Audiobook Revamper

Use AI to shorten and re-narrate audiobooks.

📕 ➔ 🗜️ ➔ 🗣️ ➔ 📗

Why?

Download an audiobook from Audible as an M4B file using OpenAudible.
Chapterize the M4B file into individual M4A audio files using FFMPEG.
Transcribe chapter audio files to text using WhisperX.
Shorten chapter text using Llama or Mixtral.
Narrate new chapters in a custom voice using a text-to-speech model from Eleven Labs.
Combine new chapters into a single M4B file.

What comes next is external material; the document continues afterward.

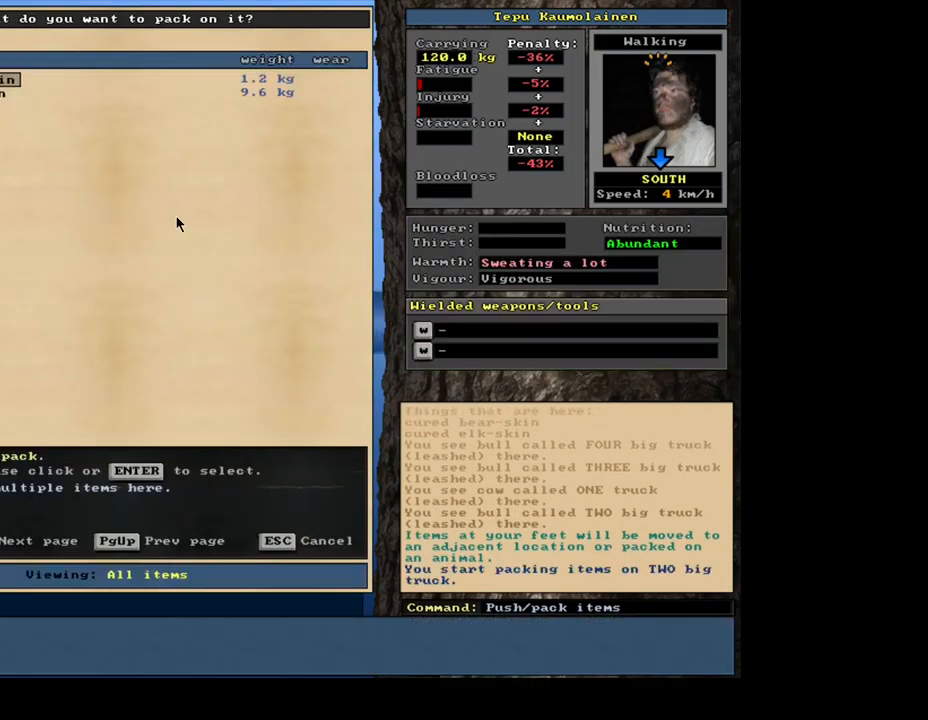
{"keys": ["shift_l"], "mouse": [], "events": [[384, "shift_l", "down"]]}
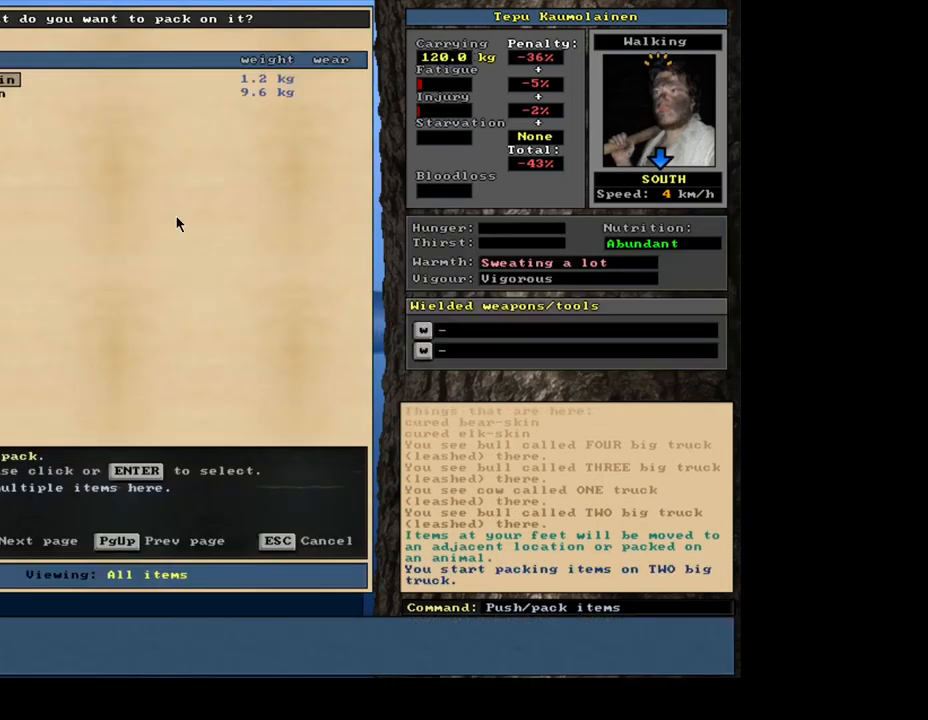
{"keys": [], "mouse": [], "events": [[33, "equals", "down"], [116, "equals", "up"], [166, "shift_l", "up"], [216, "space", "down"], [316, "space", "up"]]}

export REPLICATE_TOKEN=r8_foobarbazzledazzle
export ELEVEN_LABS_API_KEY=eleventybillion

Install Python dependencies and run the script:

pip install -r requirements.txt

Split audiobook into individual chapters

python chapterize audiobook.m4b

Redo a chapter, shortened and renarrated

python compose.py chapters/*.mp3

Play with models in the browser. When first tinkering with an unfamiliar model, running it on Replicate's web UI makes it easier to get started, play with inputs, visualize outputs, then grab some code and run with it.
Use the Replicate dashboard to dig into your recent predictions and get a helpful view of inputs, outputs, and metrics.
Use Replicate deployments. Deploying your own copy of a model on Replicate gives you control over min/max instances, so you can keep a model on while you're prototyping and turn it down to zero when you're done.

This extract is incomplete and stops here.